一致性作为一个重要的网络属性,本身就确保了稳健泛化。然而,在与复杂的系统,如多关节疼痛对象或多对象场景时,有效地捕捉部分之间的变换面临着挑战,因为它与整体结构和局部变换交织在一起。部分分配和每个部分的独立行动需要一种独特的一致性定义,以便它们的协同演化。在本文中,我们介绍了banana,一个由Banach fixed-point网络构建的一致性分割网络,具有部分一致性。我们的关键发现是解决一个固定点问题,该问题点部分分配标签和每个部分的SE(3)一致性同时演化。我们提供了每个步骤的一致性和全球收敛的理论推导,导致一致性最终的收敛状态。我们的定义自然地提供了部门一致性的严格定义,可以泛化到未知的部门配置。通过在多关节疼痛对象和多对象扫描的实验中实施,我们证明了我们的方法在部分变换下实现稳健泛化的有效性,即使面对点云几何和拓扑的重大变化。
https://arxiv.org/abs/2305.16314
Composed image retrieval aims to find an image that best matches a given multi-modal user query consisting of a reference image and text pair. Existing methods commonly pre-compute image embeddings over the entire corpus and compare these to a reference image embedding modified by the query text at test time. Such a pipeline is very efficient at test time since fast vector distances can be used to evaluate candidates, but modifying the reference image embedding guided only by a short textual description can be difficult, especially independent of potential candidates. An alternative approach is to allow interactions between the query and every possible candidate, i.e., reference-text-candidate triplets, and pick the best from the entire set. Though this approach is more discriminative, for large-scale datasets the computational cost is prohibitive since pre-computation of candidate embeddings is no longer possible. We propose to combine the merits of both schemes using a two-stage model. Our first stage adopts the conventional vector distancing metric and performs a fast pruning among candidates. Meanwhile, our second stage employs a dual-encoder architecture, which effectively attends to the input triplet of reference-text-candidate and re-ranks the candidates. Both stages utilize a vision-and-language pre-trained network, which has proven beneficial for various downstream tasks. Our method consistently outperforms state-of-the-art approaches on standard benchmarks for the task.

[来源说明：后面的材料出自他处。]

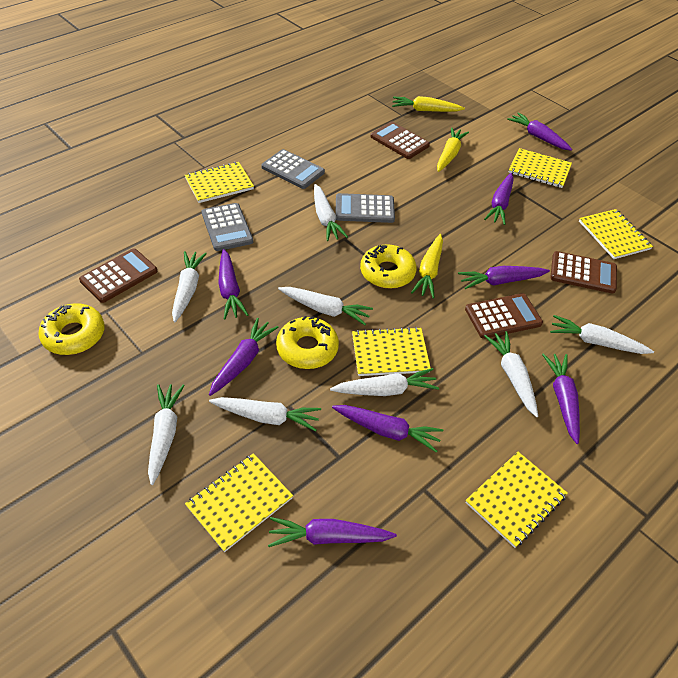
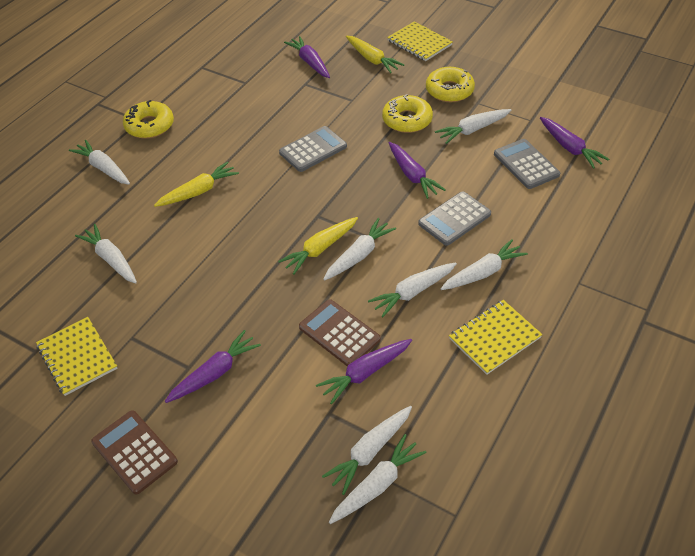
brown calculator: 4 -> 2
purple carrot: 8 -> 5
yellow notebook: 6 -> 3

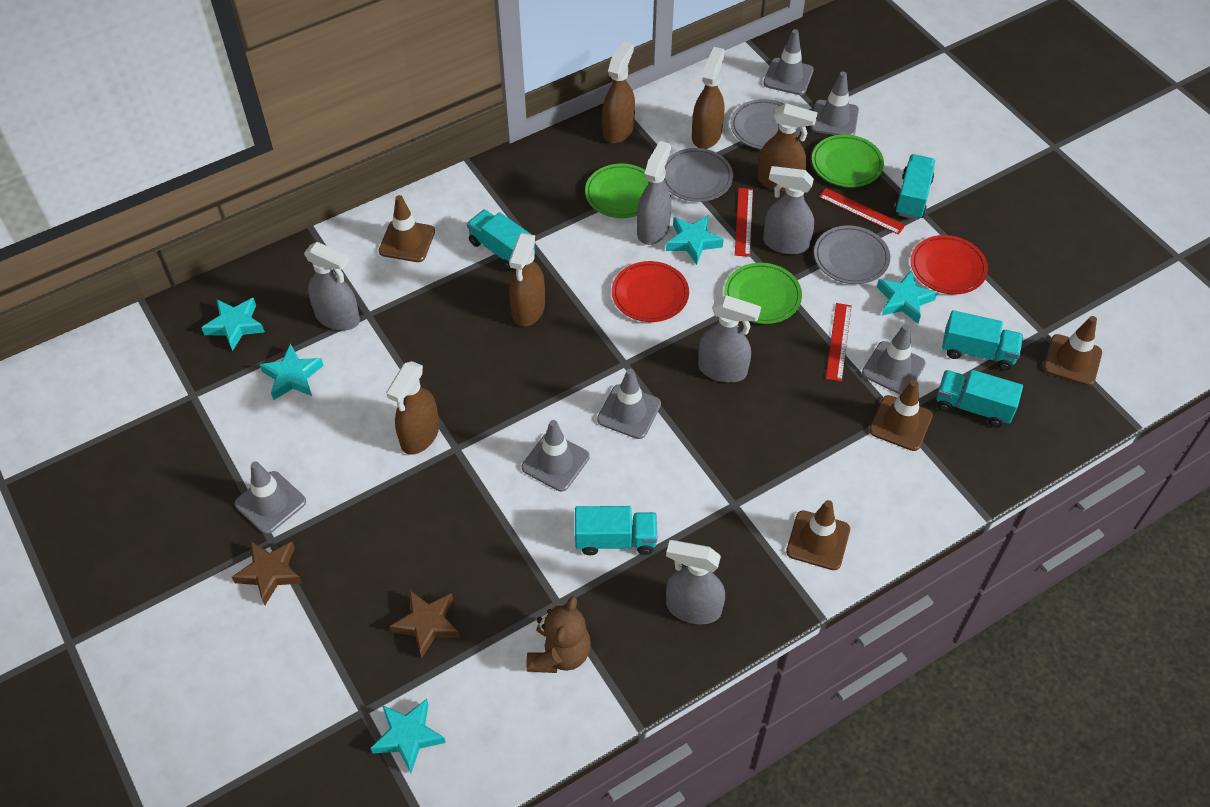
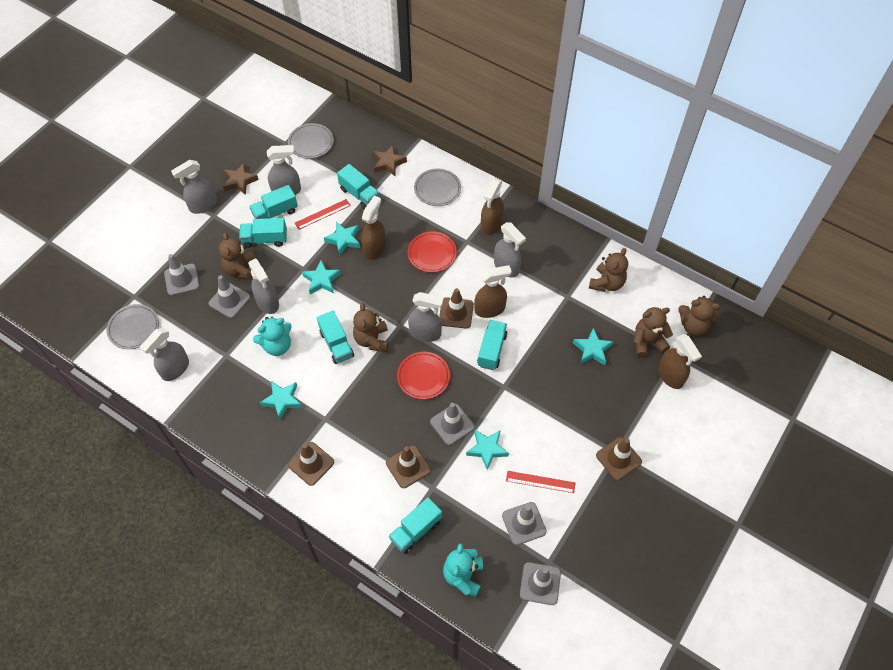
brown spray bottle: 5 -> 4
brown teddy bear: 1 -> 5
green plate: 3 -> 0
grey spray bottle: 5 -> 6
grey traffic cone: 6 -> 5
red ruler: 3 -> 2
turquoise teddy bear: 0 -> 2
turquoise truck: 5 -> 6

Composed image retrieval的目标是找到与给定的多项式用户查询包含参考图像和文本一对的最优匹配图像。现有的方法通常会对整个语料库进行图像嵌入的预处理,并在测试时比较参考图像嵌入由查询文本修改后的结果。这种管道在测试时非常高效,因为可以快速计算向量距离来评估候选人,但仅通过简短的文本描述指导修改参考图像嵌入可能会很困难,特别是与潜在候选人独立的。另一种方法是允许查询和每个可能候选人之间的交互,即参考文本候选人三件套,并从中选择最好的。尽管这种方法更加歧视性,但对于大型数据集,计算成本过高,因为预计算候选人嵌入不再可行。我们提议使用两个阶段的模型将两种方案的优点结合起来。我们的第一阶段采用传统的向量距离度量,并快速修剪候选人之间的中间结果。与此同时,我们的第二阶段采用双编码架构,有效地关注输入的参考文本-候选人三件套并重新评估候选人。两个阶段都使用视觉和语言预训练网络,已经证明对于各种后续任务有益。我们的方法在任务的标准基准测试中 consistently 优于最先进的方法。
https://arxiv.org/abs/2305.16304
This paper investigates the potential of enhancing Neural Radiance Fields (NeRF) with semantics to expand their applications. Although NeRF has been proven useful in real-world applications like VR and digital creation, the lack of semantics hinders interaction with objects in complex scenes. We propose to imitate the backbone feature of off-the-shelf perception models to achieve zero-shot semantic segmentation with NeRF. Our framework reformulates the segmentation process by directly rendering semantic features and only applying the decoder from perception models. This eliminates the need for expensive backbones and benefits 3D consistency. Furthermore, we can project the learned semantics onto extracted mesh surfaces for real-time interaction. With the state-of-the-art Segment Anything Model (SAM), our framework accelerates segmentation by 16 times with comparable mask quality. The experimental results demonstrate the efficacy and computational advantages of our approach. Project page: \url{https://me.kiui.moe/san/}.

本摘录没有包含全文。